ACTIVITY LIST:
1. Reproduce the listing word for word, from the line with "Are the bars horizontal?" through the last line of the listing, and omit the pictures.
2. Carry on the blog post about drama school and a theatre degree from the point where it stops.

READING PASSAGE:
Doing battle with daily dragons

Tuesday, April 19, 2005

Never Let Your Daughter Go Into Show Business

I have to admit to a small tinge of jealousy today. The Girl has gotten into drama school.

Don’t get me wrong. I’m really hugely happy for, and very proud of The Girl. It takes a huge amount of determination to get through the audition process without becoming a nervous, incontinent wreck, and she obviously had the bollocks to get through it. But it definitely drove home the point for me that it’s probably something I’ll never do.

I’m a card carrying member of the Useless Degree Society. (“Member since 1998. Rejoicing in Knowledge You Will Never Use.”) I graduated with a BA in Theatre and a minor in Communications. (Feel free to laugh in anyone’s face if they ever have the gall to sound snotty about having a communications degree. Chances are they don’t any more idea of what their degree means than you do.) I was ready to do the starving artist bit, I really was. And for a good few summers during my university career, I even got to put “actor” in the Occupation bracket of my tax forms. But then, after moving to the UK, I had an absolutely shattering realization.

DATA SUPPLIED:

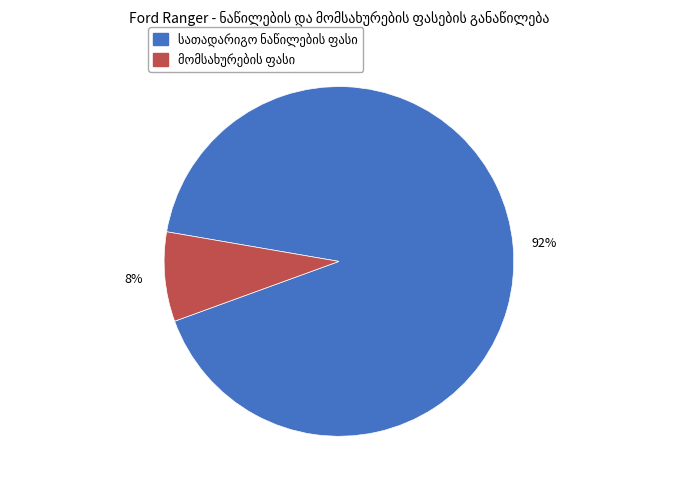

Is there a majority slice in this chart?

Yes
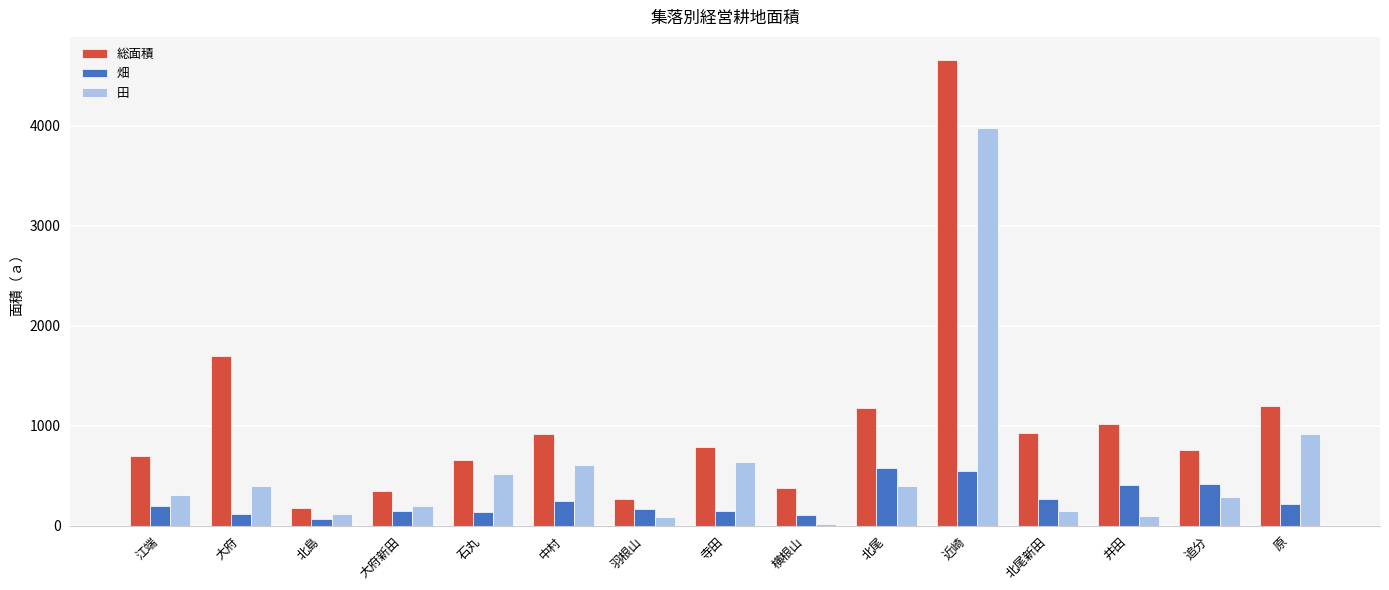

Are the bars horizontal?

No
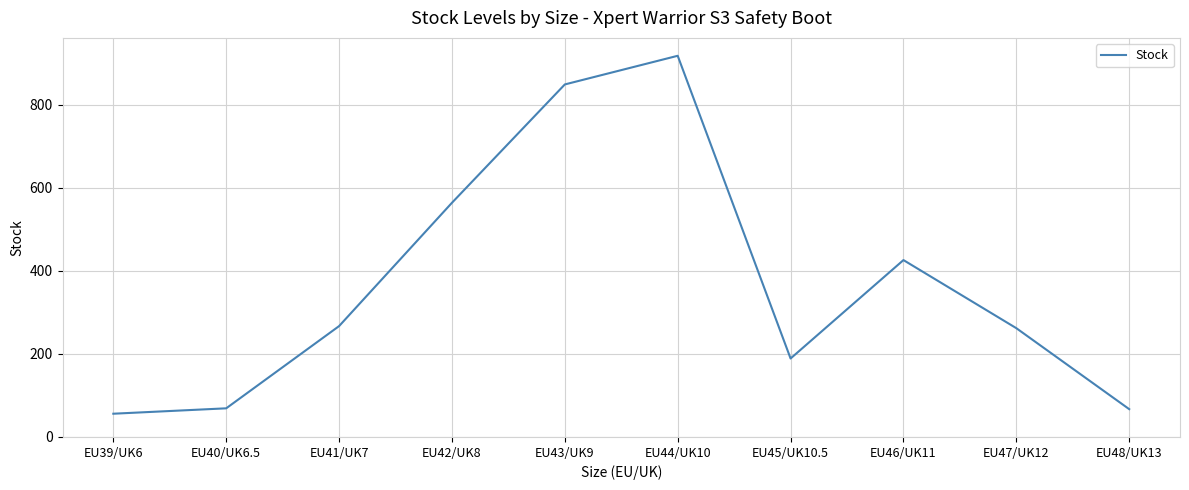

The value at EU45/UK10.5 is 189. True or false?

True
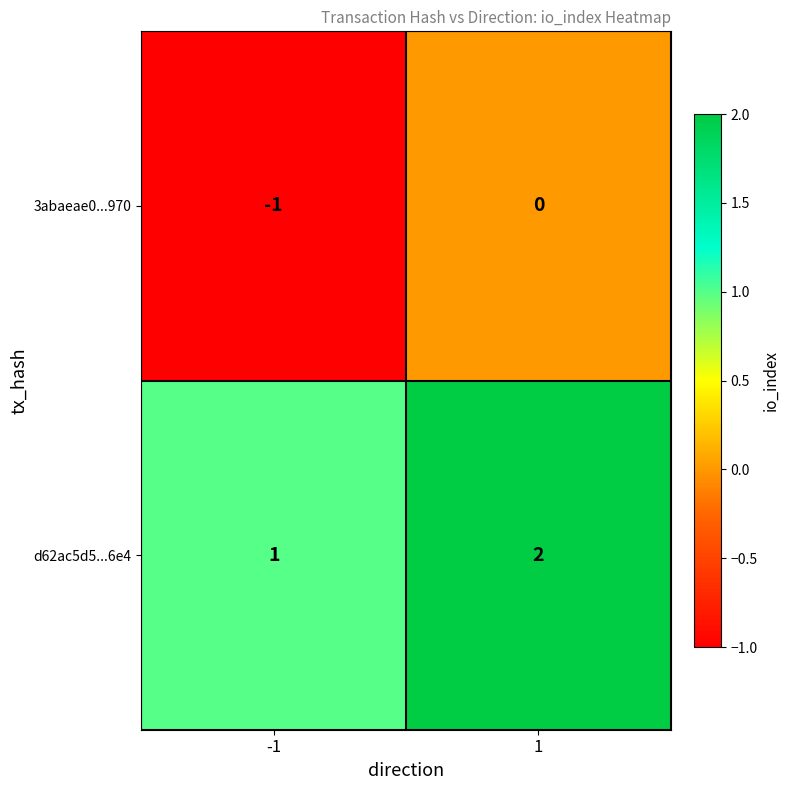

At which category is the sum across all series the highest?

1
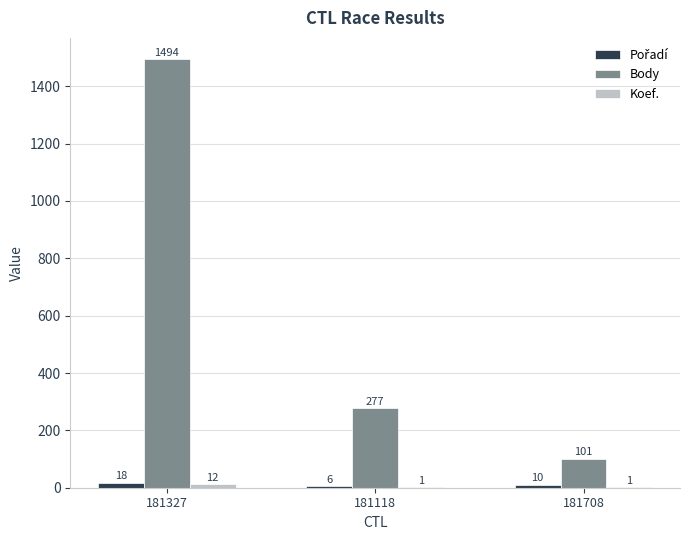

Which series has the largest total across all categories?

Body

RESPONSES BY ITEM NUMBER:
1.
Are the bars horizontal?

No

The value at EU45/UK10.5 is 189. True or false?

True

At which category is the sum across all series the highest?

1

Which series has the largest total across all categories?

Body

2.
I don't really have a performance personality. You know the kind of people I’m talking about. They’re like supremely practiced swordsman, darting and dallying with words; anything you throw out, they can parry. They’ll get up in front of anyone and do absolutely anything. It should have occurred to me earlier, really, when I proved to be not really all that great at improv. Here’s what a good improv scene should sound like:

Actor 1: I’m just a pebble, lying on the beach.

Actor 2: Pleased to meet you, pebble, I’m a rhinoceros.

Okay, it’s not a GREAT improv scene, but you get the picture. Here’s what one with me sounded like:

Actor 1: I’m just a pebble, lying on the beach.

Me: Um….okay. That’s kind of weird.

At any rate, it just didn’t work out. I think, despite being an ESFP, I’m actually quite introverted and inhibited despite throwing my bra on stage at the Rock Star once in a particularly rough pub. I suppose I’ll just have to settle for “being artistic.”

To drown my sorrows, I’ll do my old favorite, My Top Five Theatre Moments of all Time. (inspired just a little bit by Izzle Pfaff)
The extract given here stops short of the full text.